Sometimes they really are just thick. Remind me to blog about 'Natt' sometime.

vilges suola said...

ΟΚ. Will be interesting to read. This wasn't a Cambridge student, I trust?

Sarah said...

I've had to turn to home education because I don't want my son to be a future "Kevin".

The focus here (Italy) is on accumulating information for the purposes of vomiting it all over the teacher on demand.

From first year primary to university level...it's parrot style all the way.

Gah !

I don't teach "Giving presentations in English", it's more a case of "Learn how to give presentations and by the way the course is taught in English."

Poor old Kevin, he is stuck in a skills gap AND a language gap.

Pity the teacher stuck there with him.

Curses on the "real" teachers who made this possible.

vilges suola said...

Yes, the information without understanding is something I constantly came up against in Greece too. And here, every day.

I'm probably being a bit hard on Kevin but I often wonder why some sts don't fill people in on what's about to be said, don't provide any context unless you spell it out that they should. This lad was 25, after all, not 15.

Sarah said...

"This lad was 25, after all, not 15"

Only chronologically.
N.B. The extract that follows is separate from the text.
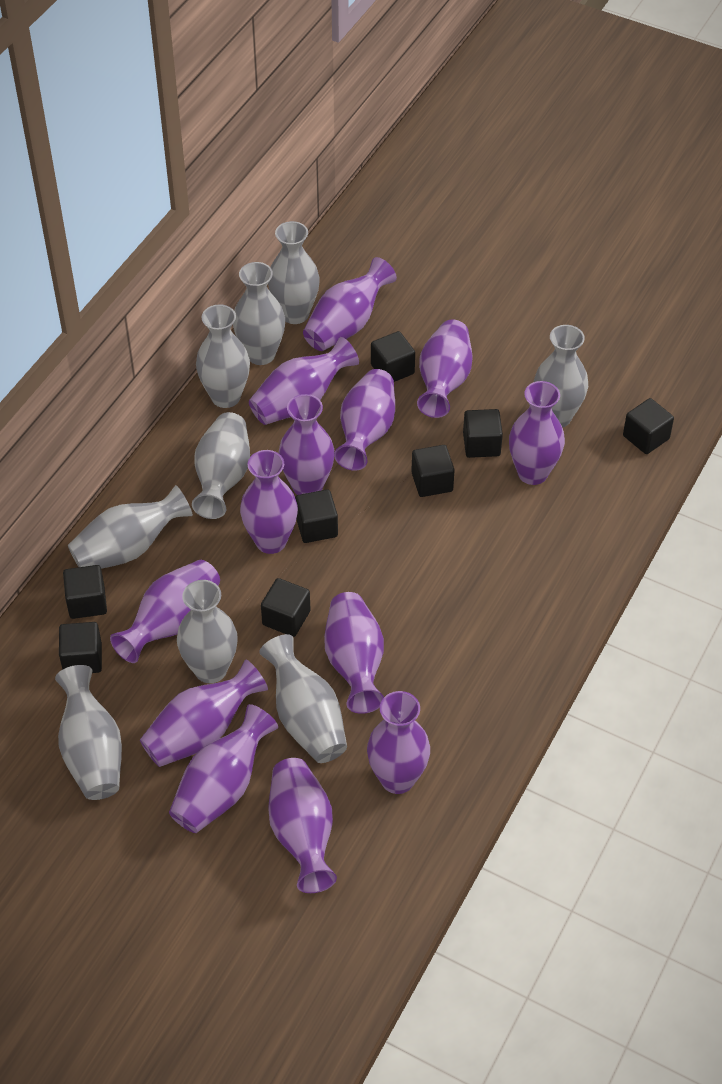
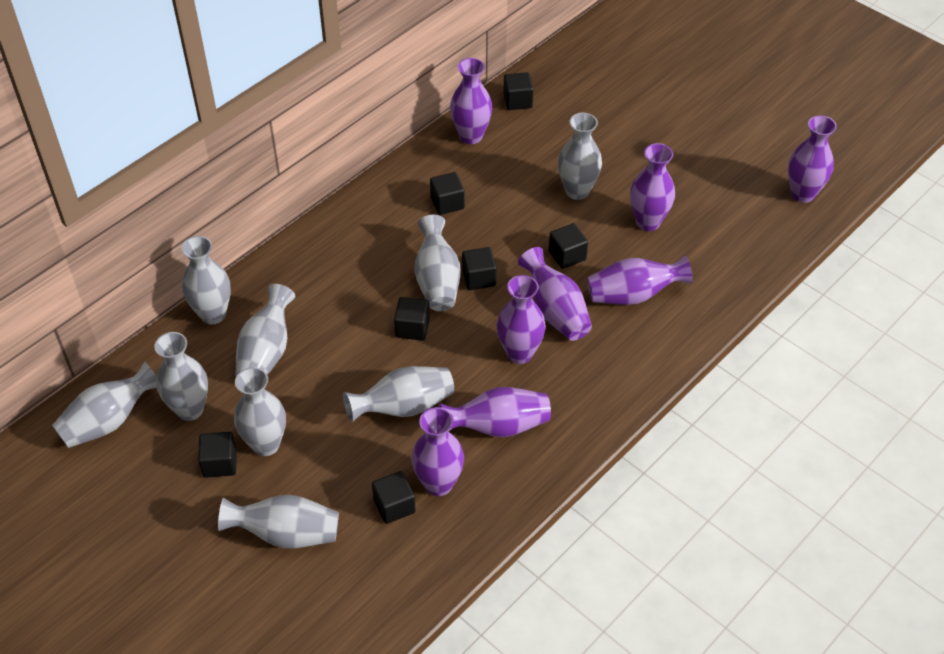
black cube: [59,622,102,673] [63,565,107,619] [261,578,311,637] [295,489,338,543] [371,331,415,382] [411,445,455,497] [463,409,503,458] [623,398,674,454] = 8 -> [198,432,237,478] [372,471,416,524] [394,297,430,341] [430,172,465,215] [462,247,497,290] [503,72,534,110] [549,223,588,269] = 7
purple vase: [110,560,220,663] [140,660,268,767] [169,704,278,833] [240,450,298,554] [249,337,359,425] [268,758,337,893] [278,394,335,495] [303,257,397,351] [324,592,384,714] [334,369,395,471] [367,691,430,794] [417,319,473,418] [509,381,565,485] = 13 -> [411,407,464,496] [438,387,551,437] [450,58,492,144] [497,275,546,364] [518,247,592,341] [587,256,693,305] [630,143,675,231] [788,115,837,203] = 8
Between an educational system that infantilizes and social expectations that can lead to families leaning too hard in the direction of roots rather than wings, his "real" age might be considerably less than the one on his birth certificate.

I don't think you are being too hard on him, he needs you to keep the bar where it is rather than make too many allowances. Fair or not, the kid is going to have to stretch and then some.
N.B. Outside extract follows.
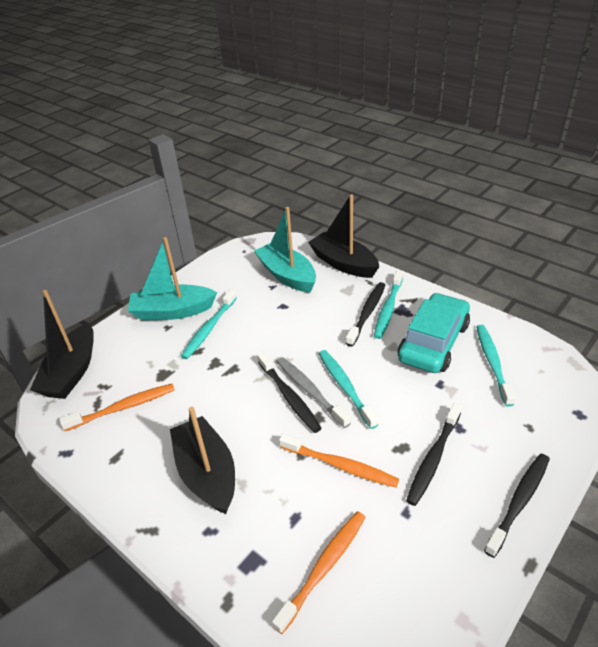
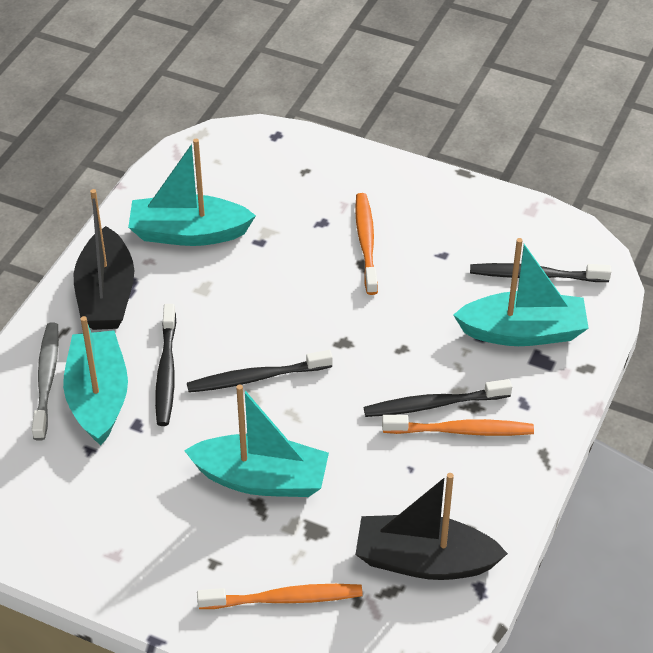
black boat: [30,290,94,399] [170,407,235,514] [308,194,379,278] = 3 -> [74,189,134,330] [355,473,508,580] = 2
turquoise boat: [128,237,217,320] [254,207,316,293] = 2 -> [63,316,128,445] [128,139,256,246] [184,384,329,497] [453,238,589,346] = 4
turquoise car: [398,293,470,373] = 1 -> none = 0
turquoise toothbrush: [181,289,237,359] [319,350,378,429] [374,270,403,339] [477,325,516,407] = 4 -> none = 0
The kicker is that we get to groan on the rack right next to them.

Is there any chance that you have a presentation "star" that you can set on him ? Being offered the role of mentor can really appeal to some and take a lot of the heavy lifting off you.

And if you do have that elusive "star", may I borrow him/her from time to time please. I'll pay the return Sleasyjet fare. It's better than than being driven to an early grave by people who have an Olympic standard talent for ignoring instructions.

I'd much rather delegate.

Bo said...

No no, a teenager I taught a few years ago for a crammer. Nearly murdered him.

Lizzie Love said...

Your post made me laugh. I teach in Further Education and your students sound very much like some of the muppets I have to teach. The poor language skills you can cope with - it's the sheer stupidity that takes your breath away. Still, as you say, most of the time the students are hard-working and a pleasure to teach.

vilges suola said...

@Sarah Ol' Kev is someone else's problem these days. He didn't get the grade he felt he deserved for an essay from another teacher and so he took his custom elewhere.
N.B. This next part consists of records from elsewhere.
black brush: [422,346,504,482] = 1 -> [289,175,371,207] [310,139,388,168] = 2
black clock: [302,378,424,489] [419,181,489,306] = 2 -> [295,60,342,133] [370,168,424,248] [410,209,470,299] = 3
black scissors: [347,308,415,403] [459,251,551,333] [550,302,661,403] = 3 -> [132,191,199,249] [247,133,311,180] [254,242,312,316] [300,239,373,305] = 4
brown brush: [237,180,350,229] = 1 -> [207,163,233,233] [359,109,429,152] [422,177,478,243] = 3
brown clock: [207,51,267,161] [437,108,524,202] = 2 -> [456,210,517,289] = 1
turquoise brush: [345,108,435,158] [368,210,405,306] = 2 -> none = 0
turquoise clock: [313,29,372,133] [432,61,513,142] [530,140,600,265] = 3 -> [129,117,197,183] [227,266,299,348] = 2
@Lizzie Glad it made you laugh. Fortunately the Kevins of this world are relative rarities at universities - thank God. It's that any of them gets in in the first place that's worrying.

Sarah said...

"He didn't get the grade he felt he deserved for an essay from another teacher and so he took his custom elewhere"

OK, he's stupid. Spoilt stupid.

Twerp isn't going to get far if he throws a hissy fit everytime he fails to perform to standard.

Ten to one he is going to work for daddy anyway....

vilges suola said...

That may well be the case. I have also had a student who missed an entire course argue that he should have been given the grades he would have got had he not been absent. After all, he could not be expected to achieve a high mark on his presentation because he had not been given the 'techerniques' to do so. Why then had he been marked down?

Sarah said...

Ha !!

So Mr. Absent is not content with our ability to teach English, he also wants us to leap into a personal tardis, visit a parallel universe where Mr. Absent DID turn up, note the grades and whizz back again to the original universe and write up the report card accordingly.

I'm sure we can oblige, just as soon as they give away a free tardis with every CELTA cert.

And when you get the DELTA you can upgrade to one with fuzzy dice !!!

vilges suola said...

But my teatcher in Saudi Arabia have said me I can writ a goode English! Why you tel me no good this essay who I write it? What's it has who is wrong?